I headed toward the horse barn. As I reached it, the sound of an axe splintering wood rang out, as loud as the thunder from the night before. Feeling sick to my stomach I opened the door and raced over the concrete, slipping on fallen straw but catching myself, then making my way to the last stall as the axe fell again.

“Stop!” I cried out as I reached the stall.

Mutter stood with the axe above her head, my destroyed hope chest all around her in bits and pieces.

“No!” I shouted.

Her eyes met mine. But instead of the anger I expected, a wave of regret spread across her face.

“You defied us,” she said, her voice barely a whisper.

“You were unreasonable.”

“‘Children, obey your parents.'”

“‘Parents, provoke not your children.'”

“I'm done,” she said, lowering the axe toward the floor.

I stared her down. “So am I.” I didn't know exactly what I meant, but for a moment, anyway, saying it made me feel better.

She placed the axe next to the wall, the head against the concrete. “You have dishonored us over and over.”

I didn't answer her.

She stepped through the stall gate and passed me, her rubber-soled shoes making a slight padding noise against the concrete, her gait veering to the left, favoring her bum knee.

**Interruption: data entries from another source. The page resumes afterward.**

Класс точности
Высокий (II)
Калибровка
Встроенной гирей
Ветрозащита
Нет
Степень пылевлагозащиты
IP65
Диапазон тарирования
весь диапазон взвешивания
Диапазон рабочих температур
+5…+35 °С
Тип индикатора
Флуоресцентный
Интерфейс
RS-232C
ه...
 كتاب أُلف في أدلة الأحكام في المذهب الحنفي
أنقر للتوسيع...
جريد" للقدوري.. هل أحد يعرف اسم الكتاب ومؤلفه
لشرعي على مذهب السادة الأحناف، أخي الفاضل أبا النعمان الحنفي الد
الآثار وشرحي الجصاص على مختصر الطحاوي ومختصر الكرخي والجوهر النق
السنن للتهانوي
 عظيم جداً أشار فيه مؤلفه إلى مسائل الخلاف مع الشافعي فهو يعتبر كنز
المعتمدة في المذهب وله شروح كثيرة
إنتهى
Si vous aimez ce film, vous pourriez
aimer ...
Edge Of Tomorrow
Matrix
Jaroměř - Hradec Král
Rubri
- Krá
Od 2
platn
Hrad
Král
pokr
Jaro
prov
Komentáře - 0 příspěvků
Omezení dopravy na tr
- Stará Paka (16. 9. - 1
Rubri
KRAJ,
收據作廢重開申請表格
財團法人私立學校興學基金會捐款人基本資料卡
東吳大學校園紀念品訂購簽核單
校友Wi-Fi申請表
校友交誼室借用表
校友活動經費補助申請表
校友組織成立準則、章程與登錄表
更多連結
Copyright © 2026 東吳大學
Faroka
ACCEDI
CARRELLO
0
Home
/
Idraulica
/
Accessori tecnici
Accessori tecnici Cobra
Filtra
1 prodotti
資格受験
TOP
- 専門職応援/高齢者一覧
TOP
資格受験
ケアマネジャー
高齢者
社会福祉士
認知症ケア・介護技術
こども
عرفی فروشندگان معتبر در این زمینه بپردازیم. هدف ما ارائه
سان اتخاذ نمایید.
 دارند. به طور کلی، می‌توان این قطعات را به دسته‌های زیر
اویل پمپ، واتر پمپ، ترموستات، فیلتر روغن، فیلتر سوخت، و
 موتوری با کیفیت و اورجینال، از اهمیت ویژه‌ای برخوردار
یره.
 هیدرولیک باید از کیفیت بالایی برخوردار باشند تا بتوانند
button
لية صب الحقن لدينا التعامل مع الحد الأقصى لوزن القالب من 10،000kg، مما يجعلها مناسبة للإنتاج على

Before she reached the barn door, I stepped into the stall. I didn't cry this time. I simply knelt and picked up pieces of wood, turning them over and then putting them down until I found the ones with Jonathan's carving. I found part of the tree. The letter D. Then an E. And the A. I kept looking until I found all the letters of my name. All of the pieces were sharp and jagged with splinters on the sides and ends, in contrast to the varnished fronts. I made a basket with my apron and loaded the pieces, holding the ends of the fabric out as I walked through the barn and toward the house.

Daed stepped out of the cow barn as I passed. I held my head high and aimed straight ahead. Billy and Joe-Joe stood on the front porch, but instead of running out to meet me, they stayed put. Mutter hadn't latched the back door, so I poked it open with my foot. She sat at the table, the clutter around her. She turned toward me, but I didn't meet her eyes.

When I reached the stairs, Aenti Nell was coming down.

“Good morning,” she called out. But her tone changed when she saw what was in my apron.

“Oh, Addie. Look at what all this has led to.”

I shook my head. I let her pass, and then I trudged up to my room, my heart as broken as the bits of wood I carried.